Immanuel Kant wisely observed that out of the crooked timber of humanity, nothing perfectly straight was ever made. Nations do not require perfect leaders. They require competent ones. They require leaders who understand systems, respect institutions, and possess the courage to implement difficult but necessary reforms. Leadership, ultimately, is not about popularity. It is about responsibility.

Nigeria now approaches another defining political moment. The decision before Nigerians will shape not merely electoral outcomes but economic trajectories, institutional strength, and national destiny. The choice is between continuity of uncertainty and the possibility of reform grounded in experience.

Atiku Abubakar represents, for many Nigerians, a leadership profile shaped by administrative exposure, economic literacy, and reformist orientation. His record invites scrutiny, but it also offers evidence. His proposals invite debate, but they also provide substance. His candidacy represents not a guarantee, but a credible pathway toward national reconstruction.

The tragedy of nations is not that they lack options. It is that they sometimes fail to recognise them.

Nigeria’s future will not be determined by slogans. It will be determined by decisions.

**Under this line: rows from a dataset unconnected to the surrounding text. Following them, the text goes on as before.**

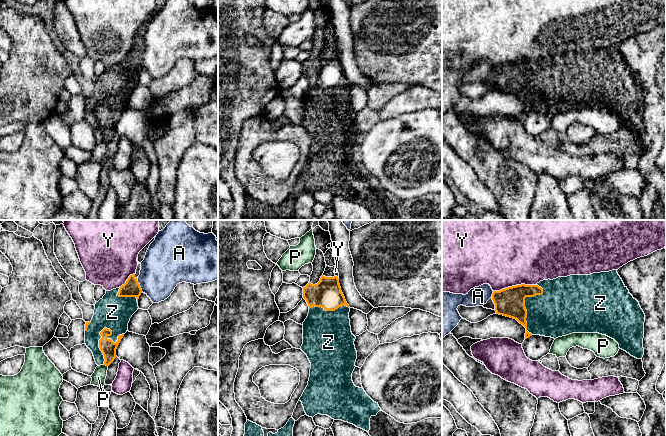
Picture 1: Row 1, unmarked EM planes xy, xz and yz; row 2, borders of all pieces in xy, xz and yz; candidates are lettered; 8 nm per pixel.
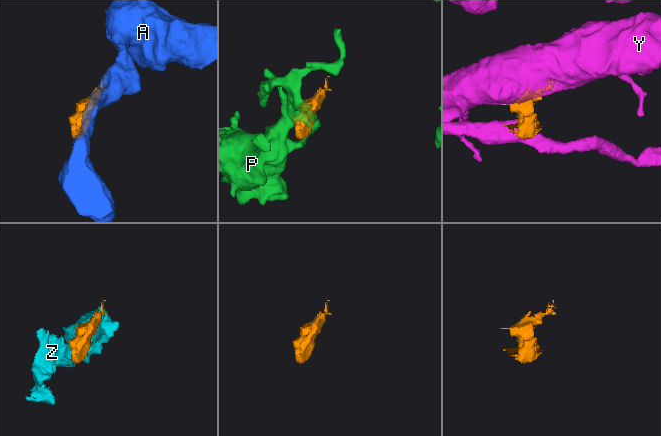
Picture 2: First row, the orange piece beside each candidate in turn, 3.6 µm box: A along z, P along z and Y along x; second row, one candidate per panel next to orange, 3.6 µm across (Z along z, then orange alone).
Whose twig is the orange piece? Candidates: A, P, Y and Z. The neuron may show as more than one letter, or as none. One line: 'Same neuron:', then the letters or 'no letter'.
Same neuron: Z

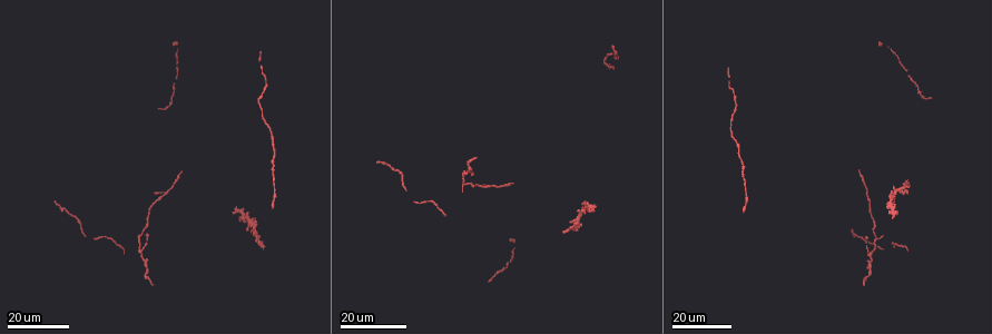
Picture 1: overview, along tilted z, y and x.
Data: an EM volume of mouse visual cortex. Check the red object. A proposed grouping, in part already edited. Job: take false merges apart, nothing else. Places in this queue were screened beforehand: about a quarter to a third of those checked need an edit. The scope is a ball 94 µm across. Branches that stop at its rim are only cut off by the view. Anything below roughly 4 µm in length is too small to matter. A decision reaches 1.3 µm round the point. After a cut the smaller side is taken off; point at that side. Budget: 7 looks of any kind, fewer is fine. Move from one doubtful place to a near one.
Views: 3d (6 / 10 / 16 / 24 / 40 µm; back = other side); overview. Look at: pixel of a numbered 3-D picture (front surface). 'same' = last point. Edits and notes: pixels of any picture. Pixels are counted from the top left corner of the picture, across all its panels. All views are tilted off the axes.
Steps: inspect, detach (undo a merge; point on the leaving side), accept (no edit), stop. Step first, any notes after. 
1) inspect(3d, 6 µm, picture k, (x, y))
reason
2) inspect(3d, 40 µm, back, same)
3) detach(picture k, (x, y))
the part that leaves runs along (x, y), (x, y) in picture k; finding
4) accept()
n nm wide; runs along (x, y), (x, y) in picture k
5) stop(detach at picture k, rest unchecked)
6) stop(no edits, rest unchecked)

inspect(3d, 16 µm, picture 1, (250, 222))
arms run side by side

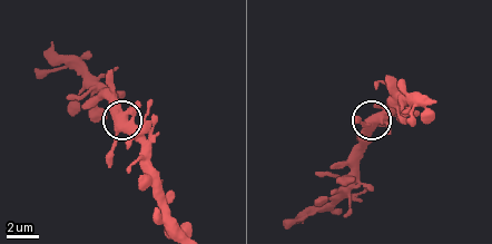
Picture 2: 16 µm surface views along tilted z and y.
inspect(3d, 10 µm, picture 2, (136, 125))
closer look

History, as always, will record whether Nigeria chose decline by hesitation or renewal by courage.

Aare Amerijoye DOT.B
Director General
The Narrative Force

Aare Amerijoye Donald Olalekan Temitope Bowofade (DOT.B) is a Nigerian political strategist, public intellectual, and writer. He serves as the Director-General of The Narrative Force (TNF), a strategic communication and political-education organisation committed to shaping ideas, narratives, and democratic consciousness in Nigeria. An indigene of Ekiti State, he was born in Osogbo, then Oyo State, now Osun State, and currently resides in Ekiti State. His political and civic engagement spans several decades. In the 1990s, he was actively involved in Nigeria’s human-rights and pro-democracy struggles, participating in organisations such as Human Rights Africa and the Nigerianity Movement among many others, where he worked under the leadership of Dr. Tunji Abayomi during the nation’s fight for democratic restoration. Between 2000 and 2002, he served as Assistant Organising Secretary of Ekiti Progressives and the Femi Falana Front, under Barrister Femi Falana (SAN), playing a key role in grassroots mobilisation, civic education, and progressive political advocacy. He has since served in government and party politics in various capacities, including Senior Special Assistant to the Ekiti State Governor on Political Matters and Inter-Party Relations, Secretary to the Local Government, and Special Assistant on Youth Mobilisation and Strategy. At the national level, he has been a member of various nationally constituted party and electoral committees, including the PDP Presidential Campaign Council Security Committee (2022) and the Ondo State 2024 election committee. Currently, he is a member of the African Democratic Congress (ADC) and serves as Secretary of the Ekiti State ADC Strategic Committee, where he plays a central role in party structuring, strategy, and grassroots coordination. Aare Amerijoye writes extensively on governance, leadership ethics, party politics, and national renewal. His essays and commentaries have been published in Nigerian Tribune, Punch, The Guardian, THISDAY, TheCable, and leading digital platforms. His work blends philosophical depth with strategic clarity, advancing principled politics anchored on truth, justice, and moral courage.